Aim of the task: Count the lines below in which "followed" appears, then give that number by itself.

Collected data

- - - - -

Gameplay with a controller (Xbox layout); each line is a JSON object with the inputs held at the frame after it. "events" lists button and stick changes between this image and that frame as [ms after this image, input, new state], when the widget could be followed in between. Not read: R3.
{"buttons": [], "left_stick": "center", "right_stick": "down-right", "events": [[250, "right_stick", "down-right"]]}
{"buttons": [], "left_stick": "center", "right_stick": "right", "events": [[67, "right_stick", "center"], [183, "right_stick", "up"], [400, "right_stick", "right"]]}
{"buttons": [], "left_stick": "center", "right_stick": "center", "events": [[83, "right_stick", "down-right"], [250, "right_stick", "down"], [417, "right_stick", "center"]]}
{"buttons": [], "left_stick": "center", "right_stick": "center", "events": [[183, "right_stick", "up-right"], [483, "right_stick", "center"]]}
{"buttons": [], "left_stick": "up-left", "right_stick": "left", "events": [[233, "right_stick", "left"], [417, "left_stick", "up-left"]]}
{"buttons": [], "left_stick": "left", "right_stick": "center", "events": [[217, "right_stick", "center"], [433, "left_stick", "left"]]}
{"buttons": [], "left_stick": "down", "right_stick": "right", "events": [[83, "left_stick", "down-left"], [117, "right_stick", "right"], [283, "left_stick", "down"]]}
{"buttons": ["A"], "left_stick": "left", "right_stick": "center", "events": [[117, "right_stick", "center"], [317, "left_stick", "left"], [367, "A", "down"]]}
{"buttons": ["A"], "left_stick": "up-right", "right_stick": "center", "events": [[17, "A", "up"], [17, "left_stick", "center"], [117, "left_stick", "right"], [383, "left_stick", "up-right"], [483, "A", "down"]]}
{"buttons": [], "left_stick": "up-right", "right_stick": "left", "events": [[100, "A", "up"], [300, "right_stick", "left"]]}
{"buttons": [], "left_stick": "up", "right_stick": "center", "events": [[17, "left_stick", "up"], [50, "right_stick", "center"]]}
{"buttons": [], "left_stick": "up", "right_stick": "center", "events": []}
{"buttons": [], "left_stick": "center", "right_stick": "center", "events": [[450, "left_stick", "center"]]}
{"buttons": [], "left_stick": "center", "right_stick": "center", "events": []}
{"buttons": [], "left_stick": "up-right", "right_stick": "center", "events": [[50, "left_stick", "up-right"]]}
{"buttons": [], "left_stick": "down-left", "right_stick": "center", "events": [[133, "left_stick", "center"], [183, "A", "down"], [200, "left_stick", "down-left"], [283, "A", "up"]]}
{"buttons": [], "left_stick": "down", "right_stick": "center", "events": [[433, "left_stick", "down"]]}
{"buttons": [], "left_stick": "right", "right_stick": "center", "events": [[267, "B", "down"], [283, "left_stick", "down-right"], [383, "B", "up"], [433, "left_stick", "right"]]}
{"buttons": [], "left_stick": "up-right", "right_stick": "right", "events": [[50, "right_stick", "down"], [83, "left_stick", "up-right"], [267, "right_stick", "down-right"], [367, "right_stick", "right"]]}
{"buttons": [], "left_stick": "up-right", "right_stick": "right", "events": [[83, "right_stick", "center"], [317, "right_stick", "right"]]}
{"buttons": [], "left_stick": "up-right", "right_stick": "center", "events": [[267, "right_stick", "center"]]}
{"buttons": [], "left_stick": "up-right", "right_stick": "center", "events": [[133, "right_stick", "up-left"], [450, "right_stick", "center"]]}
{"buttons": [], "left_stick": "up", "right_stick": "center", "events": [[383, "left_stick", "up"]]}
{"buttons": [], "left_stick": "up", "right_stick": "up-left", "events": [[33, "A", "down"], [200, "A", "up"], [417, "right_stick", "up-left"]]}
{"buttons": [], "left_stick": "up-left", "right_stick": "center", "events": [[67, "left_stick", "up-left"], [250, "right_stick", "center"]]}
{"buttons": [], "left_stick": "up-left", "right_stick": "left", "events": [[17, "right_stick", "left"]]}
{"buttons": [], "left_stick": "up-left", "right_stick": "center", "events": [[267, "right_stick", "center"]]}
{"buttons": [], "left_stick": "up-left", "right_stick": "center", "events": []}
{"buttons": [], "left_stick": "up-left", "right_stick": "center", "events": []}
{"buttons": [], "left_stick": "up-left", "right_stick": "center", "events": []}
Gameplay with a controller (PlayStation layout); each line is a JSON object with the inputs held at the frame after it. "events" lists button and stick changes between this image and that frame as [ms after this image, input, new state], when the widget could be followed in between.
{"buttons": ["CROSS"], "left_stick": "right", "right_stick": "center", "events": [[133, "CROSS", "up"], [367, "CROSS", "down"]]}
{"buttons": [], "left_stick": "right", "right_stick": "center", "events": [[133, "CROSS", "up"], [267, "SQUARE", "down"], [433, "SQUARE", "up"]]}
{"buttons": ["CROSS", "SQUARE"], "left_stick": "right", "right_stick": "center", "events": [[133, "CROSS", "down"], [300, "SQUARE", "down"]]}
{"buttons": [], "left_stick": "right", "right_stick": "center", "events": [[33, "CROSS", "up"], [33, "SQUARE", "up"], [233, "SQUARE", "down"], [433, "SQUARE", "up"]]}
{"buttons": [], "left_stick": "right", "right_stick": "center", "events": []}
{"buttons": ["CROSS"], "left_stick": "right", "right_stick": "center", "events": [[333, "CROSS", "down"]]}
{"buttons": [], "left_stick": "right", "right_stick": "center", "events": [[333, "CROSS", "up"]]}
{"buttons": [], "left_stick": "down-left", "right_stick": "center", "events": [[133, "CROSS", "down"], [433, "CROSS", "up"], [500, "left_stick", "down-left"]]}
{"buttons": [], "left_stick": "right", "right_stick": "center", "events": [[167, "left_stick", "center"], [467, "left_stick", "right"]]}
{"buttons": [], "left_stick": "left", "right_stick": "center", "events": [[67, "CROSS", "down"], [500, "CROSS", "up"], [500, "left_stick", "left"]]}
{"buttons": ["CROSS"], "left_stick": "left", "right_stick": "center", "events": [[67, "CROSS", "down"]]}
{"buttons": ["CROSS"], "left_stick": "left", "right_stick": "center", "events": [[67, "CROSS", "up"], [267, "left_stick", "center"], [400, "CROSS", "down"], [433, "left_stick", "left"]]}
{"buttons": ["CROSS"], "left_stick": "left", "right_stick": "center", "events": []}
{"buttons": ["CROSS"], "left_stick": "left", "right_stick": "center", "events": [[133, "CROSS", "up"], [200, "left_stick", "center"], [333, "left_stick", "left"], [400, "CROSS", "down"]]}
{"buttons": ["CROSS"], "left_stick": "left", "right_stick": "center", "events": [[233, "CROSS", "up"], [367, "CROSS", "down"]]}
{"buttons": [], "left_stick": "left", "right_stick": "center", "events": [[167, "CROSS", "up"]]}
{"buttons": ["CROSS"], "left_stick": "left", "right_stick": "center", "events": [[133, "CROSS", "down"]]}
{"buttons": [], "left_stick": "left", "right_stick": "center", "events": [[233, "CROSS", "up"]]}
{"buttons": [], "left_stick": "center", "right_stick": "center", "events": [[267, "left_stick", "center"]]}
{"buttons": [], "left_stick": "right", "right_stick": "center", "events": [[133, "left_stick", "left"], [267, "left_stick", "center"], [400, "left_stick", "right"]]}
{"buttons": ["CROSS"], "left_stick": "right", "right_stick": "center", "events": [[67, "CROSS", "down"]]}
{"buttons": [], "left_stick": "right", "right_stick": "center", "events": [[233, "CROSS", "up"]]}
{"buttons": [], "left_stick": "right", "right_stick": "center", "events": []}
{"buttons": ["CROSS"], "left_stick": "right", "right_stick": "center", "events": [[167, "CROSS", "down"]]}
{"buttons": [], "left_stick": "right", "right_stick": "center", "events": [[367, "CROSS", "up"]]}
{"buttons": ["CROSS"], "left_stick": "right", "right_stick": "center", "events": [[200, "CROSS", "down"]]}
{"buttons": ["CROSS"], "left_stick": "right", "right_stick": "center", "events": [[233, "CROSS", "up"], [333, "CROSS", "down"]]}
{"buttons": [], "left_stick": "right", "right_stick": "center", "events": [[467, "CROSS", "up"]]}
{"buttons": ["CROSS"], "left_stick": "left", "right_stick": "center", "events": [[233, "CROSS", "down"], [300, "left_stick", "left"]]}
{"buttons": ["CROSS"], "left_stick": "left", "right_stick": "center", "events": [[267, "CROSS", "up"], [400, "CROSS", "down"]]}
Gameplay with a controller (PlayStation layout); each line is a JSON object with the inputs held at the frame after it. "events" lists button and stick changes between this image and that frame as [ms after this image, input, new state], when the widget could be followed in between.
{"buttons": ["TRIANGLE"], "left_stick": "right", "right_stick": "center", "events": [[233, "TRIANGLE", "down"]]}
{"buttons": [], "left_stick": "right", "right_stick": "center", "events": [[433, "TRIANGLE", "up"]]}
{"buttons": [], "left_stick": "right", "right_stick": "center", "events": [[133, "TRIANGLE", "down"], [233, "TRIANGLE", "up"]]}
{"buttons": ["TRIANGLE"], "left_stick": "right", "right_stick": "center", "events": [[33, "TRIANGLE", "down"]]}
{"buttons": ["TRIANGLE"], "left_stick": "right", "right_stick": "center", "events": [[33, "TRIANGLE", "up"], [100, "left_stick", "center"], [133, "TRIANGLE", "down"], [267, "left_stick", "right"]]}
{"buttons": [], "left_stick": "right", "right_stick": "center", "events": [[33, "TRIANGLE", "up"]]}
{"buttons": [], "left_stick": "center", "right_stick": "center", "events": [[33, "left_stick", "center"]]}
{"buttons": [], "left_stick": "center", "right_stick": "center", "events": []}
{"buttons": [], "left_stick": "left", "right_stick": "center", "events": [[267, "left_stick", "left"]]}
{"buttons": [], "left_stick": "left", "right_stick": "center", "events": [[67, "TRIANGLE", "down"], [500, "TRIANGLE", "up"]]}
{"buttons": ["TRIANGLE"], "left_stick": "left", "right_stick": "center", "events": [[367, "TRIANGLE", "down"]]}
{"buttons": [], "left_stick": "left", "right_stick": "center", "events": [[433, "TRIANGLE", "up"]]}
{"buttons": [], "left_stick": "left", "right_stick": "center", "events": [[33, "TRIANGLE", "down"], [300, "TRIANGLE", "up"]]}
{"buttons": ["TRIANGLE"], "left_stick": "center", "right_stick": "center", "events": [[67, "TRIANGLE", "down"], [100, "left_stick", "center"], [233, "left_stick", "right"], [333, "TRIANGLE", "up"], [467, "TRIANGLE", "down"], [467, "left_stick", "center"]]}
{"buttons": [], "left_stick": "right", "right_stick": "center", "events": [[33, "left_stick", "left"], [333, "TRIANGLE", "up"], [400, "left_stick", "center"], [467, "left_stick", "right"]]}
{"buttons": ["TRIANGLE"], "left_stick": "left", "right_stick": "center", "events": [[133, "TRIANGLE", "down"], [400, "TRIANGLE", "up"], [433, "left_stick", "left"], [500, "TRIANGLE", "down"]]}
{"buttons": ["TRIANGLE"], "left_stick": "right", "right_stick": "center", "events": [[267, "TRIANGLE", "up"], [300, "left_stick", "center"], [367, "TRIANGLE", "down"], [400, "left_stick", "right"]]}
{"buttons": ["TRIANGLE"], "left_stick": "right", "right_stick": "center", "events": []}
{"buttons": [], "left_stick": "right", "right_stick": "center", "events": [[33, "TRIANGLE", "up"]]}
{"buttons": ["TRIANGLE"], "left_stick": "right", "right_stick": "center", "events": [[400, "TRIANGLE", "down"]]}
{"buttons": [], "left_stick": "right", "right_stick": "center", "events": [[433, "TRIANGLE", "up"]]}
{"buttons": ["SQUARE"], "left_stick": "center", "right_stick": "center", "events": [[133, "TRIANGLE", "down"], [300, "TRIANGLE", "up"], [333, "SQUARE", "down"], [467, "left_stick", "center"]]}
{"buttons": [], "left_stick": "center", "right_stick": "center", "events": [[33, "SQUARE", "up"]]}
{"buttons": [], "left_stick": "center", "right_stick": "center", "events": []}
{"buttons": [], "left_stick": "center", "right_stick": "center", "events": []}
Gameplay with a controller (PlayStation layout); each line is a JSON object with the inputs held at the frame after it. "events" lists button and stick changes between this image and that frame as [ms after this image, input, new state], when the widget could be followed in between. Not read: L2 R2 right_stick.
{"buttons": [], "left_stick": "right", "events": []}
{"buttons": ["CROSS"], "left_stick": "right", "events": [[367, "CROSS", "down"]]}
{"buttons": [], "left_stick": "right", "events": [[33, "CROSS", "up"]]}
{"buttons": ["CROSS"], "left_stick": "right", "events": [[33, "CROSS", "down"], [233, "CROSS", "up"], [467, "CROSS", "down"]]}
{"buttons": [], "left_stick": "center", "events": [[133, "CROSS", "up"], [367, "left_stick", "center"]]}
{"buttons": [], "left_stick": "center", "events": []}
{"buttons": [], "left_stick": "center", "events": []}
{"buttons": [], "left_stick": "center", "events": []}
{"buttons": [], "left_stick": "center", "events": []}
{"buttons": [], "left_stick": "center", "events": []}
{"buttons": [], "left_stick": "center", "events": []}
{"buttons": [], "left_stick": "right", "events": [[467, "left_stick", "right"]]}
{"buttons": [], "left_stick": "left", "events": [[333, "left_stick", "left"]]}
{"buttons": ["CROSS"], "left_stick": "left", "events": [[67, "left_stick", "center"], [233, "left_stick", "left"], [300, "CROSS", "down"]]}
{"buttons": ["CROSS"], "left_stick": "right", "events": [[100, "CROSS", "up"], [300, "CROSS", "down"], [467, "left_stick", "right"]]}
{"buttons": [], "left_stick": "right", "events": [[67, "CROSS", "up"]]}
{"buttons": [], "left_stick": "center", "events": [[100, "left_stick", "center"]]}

- - - - -

Expected output: 4